Anyway, only time will tell whether we get any new “benchmark” less than the current one of €500m needed for inclusion in most IG indices. The ECB’s impending involvement has changed the nature of this game. In the HY market, the hurdle for gaining “benchmark” status is lower, typically €150-250m, and these are the sorts of deal sizes/borrowers/ratings we need to get used to as being the norm for the funding transmission mechanism Draghi et al talk so much about to get working. SMEs will not be able to raise, nor need, much more than this. Unfortunately, this is not going to happen as a pure capital markets play – it will take too long, and the market isn’t ready for lots of smaller sized deals of this nature. The banks are going to have to step-up to the plate. We think even that is unlikely unless – or until – we get some clear visibility in the economic outlook and/or, more to the point, the politicians and regulators ease the capital restrictions strangling that particular bank lending dynamic.
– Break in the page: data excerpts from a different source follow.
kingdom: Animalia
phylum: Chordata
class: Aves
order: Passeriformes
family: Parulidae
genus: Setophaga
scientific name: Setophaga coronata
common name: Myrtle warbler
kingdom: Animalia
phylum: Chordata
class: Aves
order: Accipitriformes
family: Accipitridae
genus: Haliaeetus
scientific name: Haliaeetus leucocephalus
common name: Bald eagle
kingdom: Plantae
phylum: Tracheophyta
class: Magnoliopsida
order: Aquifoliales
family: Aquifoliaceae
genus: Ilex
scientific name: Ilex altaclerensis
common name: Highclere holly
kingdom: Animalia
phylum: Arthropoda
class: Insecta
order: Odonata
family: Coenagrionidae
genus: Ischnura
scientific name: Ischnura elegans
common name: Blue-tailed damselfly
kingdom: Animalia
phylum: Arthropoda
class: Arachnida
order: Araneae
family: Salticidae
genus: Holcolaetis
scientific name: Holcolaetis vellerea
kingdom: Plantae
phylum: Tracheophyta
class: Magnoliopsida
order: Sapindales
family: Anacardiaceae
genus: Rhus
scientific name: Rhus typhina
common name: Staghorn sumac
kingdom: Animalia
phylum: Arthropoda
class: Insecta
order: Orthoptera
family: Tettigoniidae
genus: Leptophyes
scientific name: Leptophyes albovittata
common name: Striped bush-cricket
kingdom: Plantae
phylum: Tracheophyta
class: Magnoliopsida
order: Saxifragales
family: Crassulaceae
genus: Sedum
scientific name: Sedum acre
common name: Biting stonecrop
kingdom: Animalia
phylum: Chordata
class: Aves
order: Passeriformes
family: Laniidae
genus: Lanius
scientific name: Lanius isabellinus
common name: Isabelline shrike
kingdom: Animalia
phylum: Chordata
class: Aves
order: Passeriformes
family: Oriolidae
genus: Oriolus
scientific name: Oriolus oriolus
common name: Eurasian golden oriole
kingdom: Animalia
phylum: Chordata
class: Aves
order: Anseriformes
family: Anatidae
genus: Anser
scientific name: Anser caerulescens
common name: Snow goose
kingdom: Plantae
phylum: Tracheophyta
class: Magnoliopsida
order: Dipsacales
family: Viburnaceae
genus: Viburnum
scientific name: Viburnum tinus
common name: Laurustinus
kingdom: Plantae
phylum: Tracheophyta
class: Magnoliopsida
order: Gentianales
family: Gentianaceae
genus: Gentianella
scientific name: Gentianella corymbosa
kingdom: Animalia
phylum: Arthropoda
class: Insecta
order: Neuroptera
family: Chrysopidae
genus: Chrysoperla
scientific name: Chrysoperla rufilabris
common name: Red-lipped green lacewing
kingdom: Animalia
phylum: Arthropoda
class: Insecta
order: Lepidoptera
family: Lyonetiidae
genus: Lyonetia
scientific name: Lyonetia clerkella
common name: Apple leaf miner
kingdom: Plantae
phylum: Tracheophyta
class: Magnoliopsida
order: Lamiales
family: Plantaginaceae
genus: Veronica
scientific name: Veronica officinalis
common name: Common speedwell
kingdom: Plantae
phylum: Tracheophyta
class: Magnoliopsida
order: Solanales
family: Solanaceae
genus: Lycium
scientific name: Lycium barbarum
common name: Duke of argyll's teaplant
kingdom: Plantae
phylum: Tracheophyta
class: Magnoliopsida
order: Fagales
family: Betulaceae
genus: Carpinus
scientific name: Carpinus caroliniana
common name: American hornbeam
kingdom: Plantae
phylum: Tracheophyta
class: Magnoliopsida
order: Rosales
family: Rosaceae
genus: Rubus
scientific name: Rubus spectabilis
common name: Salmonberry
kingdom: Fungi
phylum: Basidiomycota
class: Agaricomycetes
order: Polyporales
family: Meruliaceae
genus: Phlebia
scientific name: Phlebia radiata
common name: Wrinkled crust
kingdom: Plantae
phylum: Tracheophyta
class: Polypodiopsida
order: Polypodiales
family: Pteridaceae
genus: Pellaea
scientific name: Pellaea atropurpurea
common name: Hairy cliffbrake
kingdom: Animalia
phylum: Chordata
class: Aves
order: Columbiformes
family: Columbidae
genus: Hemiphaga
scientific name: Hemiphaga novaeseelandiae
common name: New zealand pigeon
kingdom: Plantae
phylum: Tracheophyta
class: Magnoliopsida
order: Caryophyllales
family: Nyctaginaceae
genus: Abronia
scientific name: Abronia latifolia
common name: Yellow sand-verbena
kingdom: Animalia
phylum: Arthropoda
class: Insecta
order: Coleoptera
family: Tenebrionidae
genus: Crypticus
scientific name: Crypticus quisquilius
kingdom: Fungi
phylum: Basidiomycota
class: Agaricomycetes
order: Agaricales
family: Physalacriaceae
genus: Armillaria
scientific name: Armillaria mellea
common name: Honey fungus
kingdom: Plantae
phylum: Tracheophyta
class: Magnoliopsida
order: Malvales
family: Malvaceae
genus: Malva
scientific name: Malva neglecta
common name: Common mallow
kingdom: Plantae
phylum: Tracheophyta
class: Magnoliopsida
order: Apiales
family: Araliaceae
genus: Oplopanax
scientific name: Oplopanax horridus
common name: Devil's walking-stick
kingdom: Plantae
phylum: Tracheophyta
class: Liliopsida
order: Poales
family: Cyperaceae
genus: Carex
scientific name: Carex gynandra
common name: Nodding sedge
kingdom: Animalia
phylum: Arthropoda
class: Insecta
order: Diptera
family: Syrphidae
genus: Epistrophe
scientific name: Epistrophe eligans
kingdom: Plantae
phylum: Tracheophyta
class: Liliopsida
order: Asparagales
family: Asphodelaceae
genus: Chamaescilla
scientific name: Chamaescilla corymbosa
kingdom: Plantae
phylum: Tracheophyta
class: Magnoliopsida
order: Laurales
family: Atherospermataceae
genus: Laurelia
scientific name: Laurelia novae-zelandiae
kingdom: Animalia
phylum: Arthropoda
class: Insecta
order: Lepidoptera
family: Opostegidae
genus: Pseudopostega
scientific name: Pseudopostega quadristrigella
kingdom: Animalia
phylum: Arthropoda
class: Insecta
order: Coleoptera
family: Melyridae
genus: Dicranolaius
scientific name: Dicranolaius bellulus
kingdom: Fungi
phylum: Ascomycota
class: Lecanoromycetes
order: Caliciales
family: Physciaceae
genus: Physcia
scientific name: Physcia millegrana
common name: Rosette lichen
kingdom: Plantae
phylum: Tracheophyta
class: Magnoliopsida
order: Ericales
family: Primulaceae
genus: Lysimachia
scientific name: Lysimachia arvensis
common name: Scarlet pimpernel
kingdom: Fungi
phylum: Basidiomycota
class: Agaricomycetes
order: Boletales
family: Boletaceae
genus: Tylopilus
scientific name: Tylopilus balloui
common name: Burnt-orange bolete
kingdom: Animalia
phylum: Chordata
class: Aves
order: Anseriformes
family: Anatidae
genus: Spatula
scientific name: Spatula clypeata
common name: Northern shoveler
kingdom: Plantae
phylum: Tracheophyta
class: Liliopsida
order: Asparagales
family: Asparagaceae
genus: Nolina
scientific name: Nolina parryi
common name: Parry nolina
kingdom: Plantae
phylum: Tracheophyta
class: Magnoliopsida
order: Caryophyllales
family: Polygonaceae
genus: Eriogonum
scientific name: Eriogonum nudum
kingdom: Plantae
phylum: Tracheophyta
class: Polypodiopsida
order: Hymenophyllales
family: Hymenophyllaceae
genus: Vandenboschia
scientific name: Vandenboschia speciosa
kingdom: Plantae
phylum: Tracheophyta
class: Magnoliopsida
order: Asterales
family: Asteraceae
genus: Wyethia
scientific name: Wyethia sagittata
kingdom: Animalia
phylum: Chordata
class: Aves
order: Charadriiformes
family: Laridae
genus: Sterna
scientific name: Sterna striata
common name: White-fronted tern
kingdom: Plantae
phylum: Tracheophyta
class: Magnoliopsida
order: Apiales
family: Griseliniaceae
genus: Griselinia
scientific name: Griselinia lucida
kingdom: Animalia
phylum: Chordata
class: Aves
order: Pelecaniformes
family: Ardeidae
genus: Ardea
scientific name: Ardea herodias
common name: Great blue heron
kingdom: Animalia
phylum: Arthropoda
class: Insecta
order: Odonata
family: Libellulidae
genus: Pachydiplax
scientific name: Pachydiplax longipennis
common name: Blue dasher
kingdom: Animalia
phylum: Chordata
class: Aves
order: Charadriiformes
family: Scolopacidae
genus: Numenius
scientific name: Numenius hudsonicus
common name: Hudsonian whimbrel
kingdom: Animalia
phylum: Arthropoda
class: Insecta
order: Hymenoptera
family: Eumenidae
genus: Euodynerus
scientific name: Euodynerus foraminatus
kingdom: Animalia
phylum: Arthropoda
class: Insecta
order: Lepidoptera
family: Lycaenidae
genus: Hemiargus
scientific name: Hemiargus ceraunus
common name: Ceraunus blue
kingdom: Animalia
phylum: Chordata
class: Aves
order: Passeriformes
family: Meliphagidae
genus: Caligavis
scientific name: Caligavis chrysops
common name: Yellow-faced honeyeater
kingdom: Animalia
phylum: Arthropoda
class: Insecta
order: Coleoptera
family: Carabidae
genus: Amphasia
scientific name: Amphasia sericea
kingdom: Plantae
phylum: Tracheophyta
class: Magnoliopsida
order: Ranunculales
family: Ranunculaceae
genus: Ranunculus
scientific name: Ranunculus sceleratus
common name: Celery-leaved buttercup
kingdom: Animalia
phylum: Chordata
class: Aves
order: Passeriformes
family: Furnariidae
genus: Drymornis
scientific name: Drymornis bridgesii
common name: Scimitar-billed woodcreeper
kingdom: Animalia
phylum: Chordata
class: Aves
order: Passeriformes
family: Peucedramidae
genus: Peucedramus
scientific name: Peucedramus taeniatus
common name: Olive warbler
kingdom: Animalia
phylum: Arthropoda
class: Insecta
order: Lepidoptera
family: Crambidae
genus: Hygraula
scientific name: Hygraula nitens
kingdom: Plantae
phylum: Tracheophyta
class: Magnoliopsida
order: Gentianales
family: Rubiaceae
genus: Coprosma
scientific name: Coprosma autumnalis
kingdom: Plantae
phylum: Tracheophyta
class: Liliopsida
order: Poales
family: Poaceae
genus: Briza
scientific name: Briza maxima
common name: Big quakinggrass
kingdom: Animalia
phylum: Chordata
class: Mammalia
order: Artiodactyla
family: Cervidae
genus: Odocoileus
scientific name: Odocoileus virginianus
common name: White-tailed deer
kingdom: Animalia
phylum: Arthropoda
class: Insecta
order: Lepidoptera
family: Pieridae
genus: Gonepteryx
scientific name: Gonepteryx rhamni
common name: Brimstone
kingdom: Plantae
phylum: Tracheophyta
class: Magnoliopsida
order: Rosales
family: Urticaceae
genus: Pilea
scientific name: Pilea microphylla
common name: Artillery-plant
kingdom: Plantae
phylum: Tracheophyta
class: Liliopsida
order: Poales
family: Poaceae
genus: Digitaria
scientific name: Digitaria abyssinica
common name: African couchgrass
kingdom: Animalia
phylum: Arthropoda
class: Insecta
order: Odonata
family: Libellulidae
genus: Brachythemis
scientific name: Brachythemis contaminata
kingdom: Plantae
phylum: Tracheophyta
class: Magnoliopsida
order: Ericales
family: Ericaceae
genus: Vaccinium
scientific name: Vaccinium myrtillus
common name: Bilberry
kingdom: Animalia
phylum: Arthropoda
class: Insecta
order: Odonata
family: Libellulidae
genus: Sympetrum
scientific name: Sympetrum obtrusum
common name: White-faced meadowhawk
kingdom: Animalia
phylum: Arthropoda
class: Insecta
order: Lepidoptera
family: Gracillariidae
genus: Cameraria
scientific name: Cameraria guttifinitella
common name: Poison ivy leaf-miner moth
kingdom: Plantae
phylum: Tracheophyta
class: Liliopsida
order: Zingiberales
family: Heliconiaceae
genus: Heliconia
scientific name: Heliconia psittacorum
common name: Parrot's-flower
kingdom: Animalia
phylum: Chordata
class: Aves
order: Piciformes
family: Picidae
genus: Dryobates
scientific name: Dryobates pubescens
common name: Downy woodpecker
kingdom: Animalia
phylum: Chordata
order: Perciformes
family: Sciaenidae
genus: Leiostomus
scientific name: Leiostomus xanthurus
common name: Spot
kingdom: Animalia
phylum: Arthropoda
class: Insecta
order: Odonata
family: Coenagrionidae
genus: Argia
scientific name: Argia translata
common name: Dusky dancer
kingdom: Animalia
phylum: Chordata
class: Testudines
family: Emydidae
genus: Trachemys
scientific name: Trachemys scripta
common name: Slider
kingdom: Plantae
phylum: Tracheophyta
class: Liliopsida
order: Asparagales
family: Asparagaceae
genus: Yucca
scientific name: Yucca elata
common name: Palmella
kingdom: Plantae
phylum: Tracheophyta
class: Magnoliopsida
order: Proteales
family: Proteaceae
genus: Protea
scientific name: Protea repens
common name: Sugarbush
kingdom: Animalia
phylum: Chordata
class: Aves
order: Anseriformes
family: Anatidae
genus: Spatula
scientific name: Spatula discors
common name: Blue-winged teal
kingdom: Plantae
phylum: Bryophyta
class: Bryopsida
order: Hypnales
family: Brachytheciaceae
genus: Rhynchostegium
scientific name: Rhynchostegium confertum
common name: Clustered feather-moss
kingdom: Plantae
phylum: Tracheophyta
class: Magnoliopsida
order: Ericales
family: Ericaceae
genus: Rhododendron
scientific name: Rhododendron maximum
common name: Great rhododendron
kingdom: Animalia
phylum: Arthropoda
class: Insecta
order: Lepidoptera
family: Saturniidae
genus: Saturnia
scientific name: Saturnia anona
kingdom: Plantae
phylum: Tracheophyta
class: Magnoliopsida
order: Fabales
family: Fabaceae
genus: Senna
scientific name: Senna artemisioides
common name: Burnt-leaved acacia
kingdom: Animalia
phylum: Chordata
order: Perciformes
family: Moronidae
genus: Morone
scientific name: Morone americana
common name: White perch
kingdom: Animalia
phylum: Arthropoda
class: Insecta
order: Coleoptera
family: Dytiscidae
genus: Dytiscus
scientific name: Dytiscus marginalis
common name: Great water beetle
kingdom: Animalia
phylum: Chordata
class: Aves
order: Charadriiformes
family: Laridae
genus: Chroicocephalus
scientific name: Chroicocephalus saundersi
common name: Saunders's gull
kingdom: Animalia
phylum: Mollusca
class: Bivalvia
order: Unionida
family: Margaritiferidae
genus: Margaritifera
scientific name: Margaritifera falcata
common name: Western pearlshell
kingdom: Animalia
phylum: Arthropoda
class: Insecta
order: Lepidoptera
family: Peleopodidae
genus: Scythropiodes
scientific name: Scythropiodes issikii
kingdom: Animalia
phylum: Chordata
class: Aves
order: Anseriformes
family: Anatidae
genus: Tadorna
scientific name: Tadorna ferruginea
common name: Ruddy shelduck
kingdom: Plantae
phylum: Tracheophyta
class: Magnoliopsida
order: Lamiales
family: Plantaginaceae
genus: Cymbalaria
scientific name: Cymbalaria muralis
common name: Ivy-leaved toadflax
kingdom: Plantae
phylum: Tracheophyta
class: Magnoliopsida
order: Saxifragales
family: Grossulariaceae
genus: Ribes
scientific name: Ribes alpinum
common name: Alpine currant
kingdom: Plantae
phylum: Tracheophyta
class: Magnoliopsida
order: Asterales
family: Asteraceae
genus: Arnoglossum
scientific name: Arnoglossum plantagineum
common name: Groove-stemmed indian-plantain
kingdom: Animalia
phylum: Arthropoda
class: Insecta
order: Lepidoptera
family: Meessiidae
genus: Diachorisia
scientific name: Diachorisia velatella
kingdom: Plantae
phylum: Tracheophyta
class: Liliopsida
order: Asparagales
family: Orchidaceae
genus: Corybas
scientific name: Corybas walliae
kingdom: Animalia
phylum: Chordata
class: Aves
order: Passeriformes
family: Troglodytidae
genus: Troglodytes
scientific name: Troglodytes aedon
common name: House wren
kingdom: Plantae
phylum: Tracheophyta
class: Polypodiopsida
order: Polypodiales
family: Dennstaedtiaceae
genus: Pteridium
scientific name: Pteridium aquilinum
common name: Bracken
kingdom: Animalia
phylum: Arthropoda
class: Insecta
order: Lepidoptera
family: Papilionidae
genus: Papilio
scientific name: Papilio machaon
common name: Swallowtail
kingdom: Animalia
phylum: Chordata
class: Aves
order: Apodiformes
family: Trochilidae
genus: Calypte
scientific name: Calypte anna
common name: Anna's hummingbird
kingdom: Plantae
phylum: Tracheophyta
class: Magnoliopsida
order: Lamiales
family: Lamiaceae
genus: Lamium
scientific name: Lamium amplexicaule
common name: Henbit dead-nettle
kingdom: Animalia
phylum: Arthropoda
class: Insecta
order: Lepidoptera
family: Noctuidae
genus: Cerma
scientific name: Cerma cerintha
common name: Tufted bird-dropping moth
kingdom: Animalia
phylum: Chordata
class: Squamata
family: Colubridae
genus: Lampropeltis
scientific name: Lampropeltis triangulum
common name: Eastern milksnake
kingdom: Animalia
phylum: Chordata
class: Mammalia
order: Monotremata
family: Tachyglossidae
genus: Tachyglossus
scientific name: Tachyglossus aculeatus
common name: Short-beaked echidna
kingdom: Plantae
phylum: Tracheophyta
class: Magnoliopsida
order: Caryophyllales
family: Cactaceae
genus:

Primary busy, but just one non-financial in IG
Heineken refreshed with a 10-year, while the HY market saw an increased €500m issue from Buzzi Unicem. The HY market has really disappointed this year and while January and February were big risk-off months, we have failed to get much traction since then. The HY market investor base (and IG players for that matter) has been receptive to bigger groups, national champion-like fallen angles, but for the rest, it has been a tough ask to get a deal away. The Buzzi deal was well-received and they managed to price 25bp inside the initial guidance. Unibail did the same on books 5-6x oversubscribed while Heineken only managed to squeeze final pricing around 15bp better than IPT. With Heineken being the sole IG non-financial on the screens, the total for the month just tops €23bn. The rest saw a senior HoldCo issue from KBC (€750m, -23bp inside IPT) and then the usual smattering of covered bond and SSA transactions.
All good, get involved
Corporate hybrids are still in vogue/demand. The yield on the non-financial corporate hybrid index, for example, has dropped to 3.94% (-10bp in the session) and back to levels last seen in September last year. We ought to expect that as yields drop further – which they will – that more issuance will come. Cheap equity. The tightening in the session was broad based and the Markit iBoxx IG corporate bond index set another 2016 low of B+146bp as secondary continued to squeeze.
It feels good, if not little frustrating because offered side liquidity is worsening. IG index total returns are up at 2.75% YTD and that is excellent. High yield spreads were tighter/prices higher, and the index managed to edge just little lower while index total returns are now up at 3%! Surprisingly, the synthetic indices underperformed again and edged only a little lower, with the Main iTraxx index at 70bp (unch) an X-Over at 299bp (-3bp).
And finally, the DAX closed up 0.7% at 10,412 and is now just 300 points off being flat for the year (single digit percentage points). Oil prices perked up after US inventories for the week came in lower than expected. Brent was up at $45.5 (+3.5%) and we haven’t seen a level that high for Brent this side of 2016 (since November last year actually). Bund yields ended a little lower, the 10-year at 0.15% while peripheral risk was also slightly better bid. The S&P closed higher and could help markets in today’s session.